O desprezo para com o aliado de ocasião é cristalino.

Assim, há substanciais evidências de turbulências entre os propósitos do grande capital e sua representação político-institucional.

Ruídos na transmissão

Existem ruídos no encaminhamento do ajuste no Congresso. Foram divulgadas nada menos do que uma dúzia de emendas à PEC 241, que congela o orçamento por 20 anos. Algumas aceitam o torniquete nas contas públicas, desde que saúde e educação fiquem preservadas. A maior parte de tais proposições vem do PMDB.

O partido não parece muito animado com a ideia de ficar com o ônus da aplicação de iniciativas impopulares, que tendem a aprofundar a recessão. A conta pode chegar no pleito de outubro, ou mesmo nas eleições presidenciais de 2018.

Embora tenha alcançado a cadeira presidencial sem voto, o PMDB não tem por vocação praticar haraquiri eleitoral. Os números de sua capilaridade social são superlativos. Apresenta um quadro de 2,3 milhões de filiados, 996 prefeitos (dois em capitais), sete governos estaduais, 18 senadores e uma bancada de 68 deputados federais. Os dados são da página do partido na internet.

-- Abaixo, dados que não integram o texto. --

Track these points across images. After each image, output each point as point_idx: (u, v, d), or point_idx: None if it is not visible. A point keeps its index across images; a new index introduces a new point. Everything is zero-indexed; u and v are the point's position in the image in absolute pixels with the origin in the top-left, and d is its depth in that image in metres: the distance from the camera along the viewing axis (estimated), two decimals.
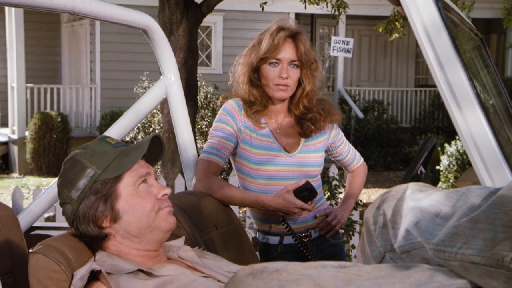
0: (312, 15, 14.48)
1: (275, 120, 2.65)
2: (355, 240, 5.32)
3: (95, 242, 1.80)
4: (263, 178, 2.60)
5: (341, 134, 2.79)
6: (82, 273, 1.69)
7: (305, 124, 2.63)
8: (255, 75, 2.60)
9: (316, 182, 2.69)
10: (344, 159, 2.84)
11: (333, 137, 2.74)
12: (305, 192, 2.44)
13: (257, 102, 2.60)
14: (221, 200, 2.50)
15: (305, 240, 2.66)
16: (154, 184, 1.83)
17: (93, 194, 1.76)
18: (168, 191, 1.83)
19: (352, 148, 2.87)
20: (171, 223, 1.82)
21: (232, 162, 2.70)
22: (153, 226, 1.78)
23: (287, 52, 2.54)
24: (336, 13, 9.24)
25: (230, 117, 2.60)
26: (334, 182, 5.39)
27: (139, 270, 1.72)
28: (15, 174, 12.16)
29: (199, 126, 9.68)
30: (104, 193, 1.76)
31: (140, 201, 1.78)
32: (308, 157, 2.64)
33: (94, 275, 1.69)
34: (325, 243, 2.71)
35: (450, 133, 10.86)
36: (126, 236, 1.78)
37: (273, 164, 2.59)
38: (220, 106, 2.69)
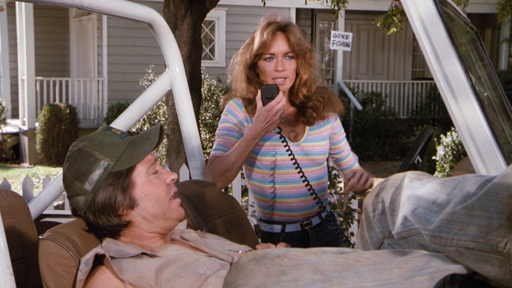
0: (312, 10, 14.52)
1: None
2: (354, 227, 5.36)
3: (111, 231, 1.80)
4: (269, 168, 2.63)
5: (342, 130, 2.78)
6: (87, 258, 1.71)
7: (307, 112, 2.63)
8: (252, 72, 2.61)
9: (323, 170, 2.71)
10: (344, 159, 2.79)
11: (335, 127, 2.73)
12: (268, 93, 2.43)
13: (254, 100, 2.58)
14: (229, 175, 2.51)
15: (306, 228, 2.69)
16: (161, 171, 1.86)
17: (110, 185, 1.76)
18: (175, 176, 1.87)
19: (352, 154, 2.83)
20: (181, 214, 1.87)
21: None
22: (167, 214, 1.82)
23: (279, 45, 2.54)
24: (336, 8, 9.22)
25: (232, 115, 2.63)
26: (334, 172, 5.44)
27: (143, 253, 1.74)
28: (26, 164, 12.20)
29: (202, 117, 9.71)
30: (121, 184, 1.77)
31: (155, 189, 1.81)
32: (313, 146, 2.64)
33: (99, 260, 1.72)
34: (324, 230, 2.73)
35: (446, 124, 10.85)
36: (141, 221, 1.80)
37: (278, 153, 2.61)
38: (223, 107, 2.70)
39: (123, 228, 1.79)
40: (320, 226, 2.73)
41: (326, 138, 2.70)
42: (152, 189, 1.81)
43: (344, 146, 2.79)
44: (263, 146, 2.61)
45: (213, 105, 10.11)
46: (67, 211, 4.20)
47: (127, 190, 1.77)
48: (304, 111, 2.64)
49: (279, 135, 2.58)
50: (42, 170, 11.21)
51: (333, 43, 11.66)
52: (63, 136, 11.85)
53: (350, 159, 2.81)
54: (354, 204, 5.54)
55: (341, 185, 5.69)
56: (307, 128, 2.67)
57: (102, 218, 1.76)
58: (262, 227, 2.75)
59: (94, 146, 1.79)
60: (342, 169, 2.83)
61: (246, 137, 2.46)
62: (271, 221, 2.71)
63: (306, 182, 2.56)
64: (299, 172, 2.55)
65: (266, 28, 2.55)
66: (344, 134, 2.80)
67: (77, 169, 1.77)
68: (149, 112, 9.70)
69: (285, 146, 2.55)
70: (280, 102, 2.39)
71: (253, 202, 2.88)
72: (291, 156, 2.54)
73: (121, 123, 2.59)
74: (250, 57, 2.58)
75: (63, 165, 1.84)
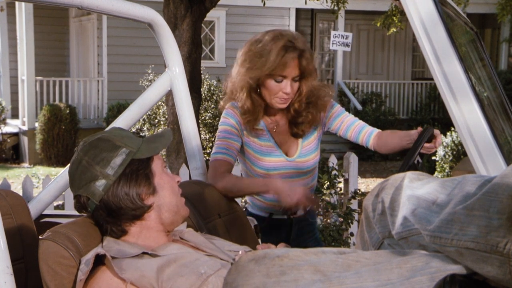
0: (312, 10, 14.51)
1: (271, 120, 2.70)
2: (353, 228, 5.35)
3: (132, 216, 1.82)
4: (262, 176, 2.69)
5: (337, 106, 2.74)
6: (88, 258, 1.71)
7: (296, 127, 2.68)
8: (255, 86, 2.61)
9: (313, 176, 2.81)
10: (353, 123, 2.73)
11: (326, 113, 2.72)
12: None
13: (249, 113, 2.62)
14: (229, 194, 2.56)
15: (292, 216, 2.78)
16: (168, 172, 1.93)
17: (134, 170, 1.81)
18: (180, 179, 1.96)
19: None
20: (187, 211, 1.93)
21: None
22: (179, 207, 1.88)
23: (292, 69, 2.55)
24: (336, 8, 9.26)
25: (232, 118, 2.65)
26: (334, 172, 5.42)
27: (144, 253, 1.75)
28: (26, 164, 12.22)
29: (202, 117, 9.75)
30: (144, 170, 1.82)
31: (170, 180, 1.89)
32: (307, 160, 2.71)
33: (100, 260, 1.72)
34: (304, 222, 2.84)
35: (446, 125, 10.90)
36: (156, 210, 1.84)
37: (275, 169, 2.68)
38: (222, 108, 2.73)
39: (143, 213, 1.82)
40: (302, 216, 2.83)
41: (317, 148, 2.76)
42: (168, 180, 1.88)
43: (345, 117, 2.73)
44: (262, 161, 2.68)
45: (213, 105, 10.13)
46: (67, 211, 4.24)
47: (149, 177, 1.83)
48: (293, 125, 2.68)
49: (275, 149, 2.67)
50: (42, 170, 11.20)
51: (333, 43, 11.64)
52: (63, 136, 11.87)
53: (360, 123, 2.73)
54: (354, 204, 5.53)
55: (341, 185, 5.70)
56: (300, 140, 2.72)
57: (125, 201, 1.80)
58: (250, 209, 2.85)
59: (114, 136, 1.84)
60: (358, 133, 2.73)
61: (267, 182, 2.52)
62: (261, 208, 2.81)
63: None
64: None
65: (286, 51, 2.53)
66: (342, 109, 2.75)
67: (98, 154, 1.81)
68: (149, 112, 9.71)
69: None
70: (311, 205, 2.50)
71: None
72: (282, 172, 2.65)
73: (121, 123, 2.58)
74: (262, 74, 2.55)
75: (76, 155, 1.85)
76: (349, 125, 2.72)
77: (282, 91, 2.56)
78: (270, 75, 2.55)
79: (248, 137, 2.68)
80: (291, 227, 2.80)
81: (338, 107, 2.74)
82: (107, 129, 1.99)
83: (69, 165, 1.90)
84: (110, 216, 1.81)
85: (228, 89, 2.69)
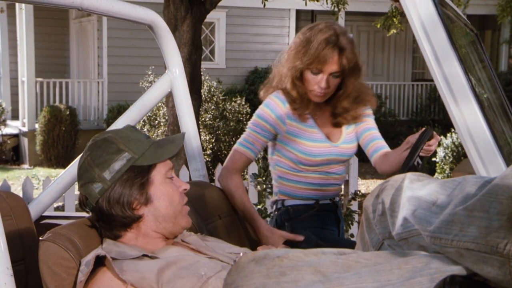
0: (312, 11, 14.51)
1: (314, 107, 2.68)
2: (354, 229, 5.35)
3: (122, 223, 1.80)
4: (308, 165, 2.66)
5: (370, 110, 2.76)
6: (88, 259, 1.71)
7: (339, 117, 2.69)
8: (298, 75, 2.61)
9: (346, 164, 2.82)
10: (370, 129, 2.74)
11: (364, 123, 2.75)
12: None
13: (297, 101, 2.62)
14: (230, 199, 2.60)
15: (334, 200, 2.82)
16: (176, 178, 1.89)
17: (131, 177, 1.78)
18: (188, 186, 1.90)
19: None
20: (188, 222, 1.90)
21: (271, 148, 2.75)
22: (177, 219, 1.84)
23: (330, 65, 2.53)
24: (336, 9, 9.29)
25: (272, 111, 2.63)
26: None
27: (144, 255, 1.75)
28: (26, 165, 12.19)
29: (202, 119, 9.72)
30: (141, 178, 1.79)
31: (170, 191, 1.83)
32: (350, 148, 2.70)
33: (100, 261, 1.72)
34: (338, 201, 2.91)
35: (446, 126, 10.83)
36: (150, 219, 1.81)
37: (320, 155, 2.65)
38: (263, 98, 2.70)
39: (133, 222, 1.80)
40: (338, 202, 2.89)
41: (356, 139, 2.74)
42: (167, 190, 1.83)
43: (373, 126, 2.77)
44: (308, 146, 2.64)
45: (213, 107, 10.14)
46: (67, 212, 4.23)
47: (145, 186, 1.79)
48: (340, 116, 2.68)
49: (319, 135, 2.65)
50: (42, 172, 11.19)
51: None
52: (63, 137, 11.84)
53: (382, 141, 2.76)
54: (354, 206, 5.54)
55: (341, 186, 5.70)
56: (344, 128, 2.71)
57: (116, 208, 1.77)
58: (288, 203, 2.75)
59: (121, 138, 1.81)
60: (377, 149, 2.74)
61: (257, 222, 2.53)
62: (305, 197, 2.76)
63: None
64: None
65: (326, 45, 2.52)
66: (373, 122, 2.79)
67: (99, 156, 1.79)
68: (149, 114, 9.71)
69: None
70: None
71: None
72: (325, 158, 2.65)
73: (121, 125, 2.49)
74: (302, 65, 2.57)
75: (83, 152, 1.86)
76: (366, 128, 2.74)
77: (317, 85, 2.56)
78: (308, 66, 2.56)
79: (292, 124, 2.64)
80: (336, 210, 2.82)
81: (370, 111, 2.77)
82: (121, 127, 1.95)
83: (76, 159, 1.90)
84: (101, 221, 1.81)
85: (275, 75, 2.70)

Não é à toa que o PSDB, seu principal parceiro na aventura do impeachment, espera por parte de Michel Temer um único compromisso: o de não se candidatar daqui a dois anos. A tática é tão clara quanto esperta. Querem que a agremiação fundada por Ulysses Guimarães assuma o ônus da crise e sofra o desgaste da impopularidade galopante.

Roteiro esperto

O roteiro dos demiurgos tucanos é tão esperto que salta à vista. Investem na aplicação de medidas que solapam a própria estrutura do Estado brasileiro, mas buscam se livrar da conta do desastre. Almejam o terreno livre para uma candidatura lépida e fagueira, em 2018. Até lá, uma renhida campanha de destruição da reputação de Lula ou mesmo sua prisão seria uma mão na roda.

Quem conhece um pouco da história do PMDB, pode facilmente perceber que a agremiação pode ser tudo, exceto: ser composto por uma plêiade de otários e um partido de puro sangue neoliberal.

O PMDB nunca foi abertamente neoliberal. Participou de governos com essa matriz, o que é diferente. Em seu auge foi devoto do nacional-desenvolvimentismo, como atesta o programa “Esperança e mudança”, de 1982, hoje totalmente esquecido.

Sempre ancorou sua legitimidade na indústria (Fiesp e congêneres), no agronegócio, passando pela burguesia com transações vinculadas ao Estado (empreiteiras e prestadoras de serviço) e no médio e pequeno empresariado.

Os correligionários do presidente não fazem isso por algum compromisso cívico, mas pelos interesses que representam e por boa dose de oportunismo misturado com demagogia.

A legenda de Renan Calheiros, Romero Jucá e Eliseu Padilha necessita de votos para sobreviver. Votos calcados em clientelismo e em sua capacidade de se infiltrar nos meandros do Estado. Assim, sua defesa do que se convencionou chamar de “Estado mínimo” tem limites impostos por sólidos interesses imediatos.

Não é o caso dos tucanos, mais ligados ao capital financeiro, o que pode ser atestado por suas indicações para a área econômica e para a diplomacia do governo.

Representação política

As diferenças entre PSDB e PMDB, portanto, não se resumem às siglas. São representações políticas de frações do capital em disputa aberta pelo Estado.

Apesar do anúncio das privatizações, é bem possível que Michel Temer vacile em acelerar ainda mais as medidas recessivas contidas em seu ideário inicial, o documento Ponte para o futuro.

Caso hesite, como vinha fazendo, prepostos do capital não hesitarão em novamente puxar a faca. Capas de revistas, manchetes, denúncias e discursos indignados no Congresso darão o recado.

Dessa constatação vem o título deste artigo. Michel Temer depende do apoio de forças sobre as quais não exerce o menor controle. Essas poderosas vertentes do capital garantem o golpe, mas não seu governo.

A tática do tucanato ainda não é clara. Se o governo não entrar nos eixos, poderiam até fazer do "Fora Temer" uma medida concreta, com eleição indireta no início de 2017.

Aí se lograria obter a “pacificação nacional”, tão propalada nos últimos meses.

Falta ainda combinar com os russos. Quer dizer, com as ruas.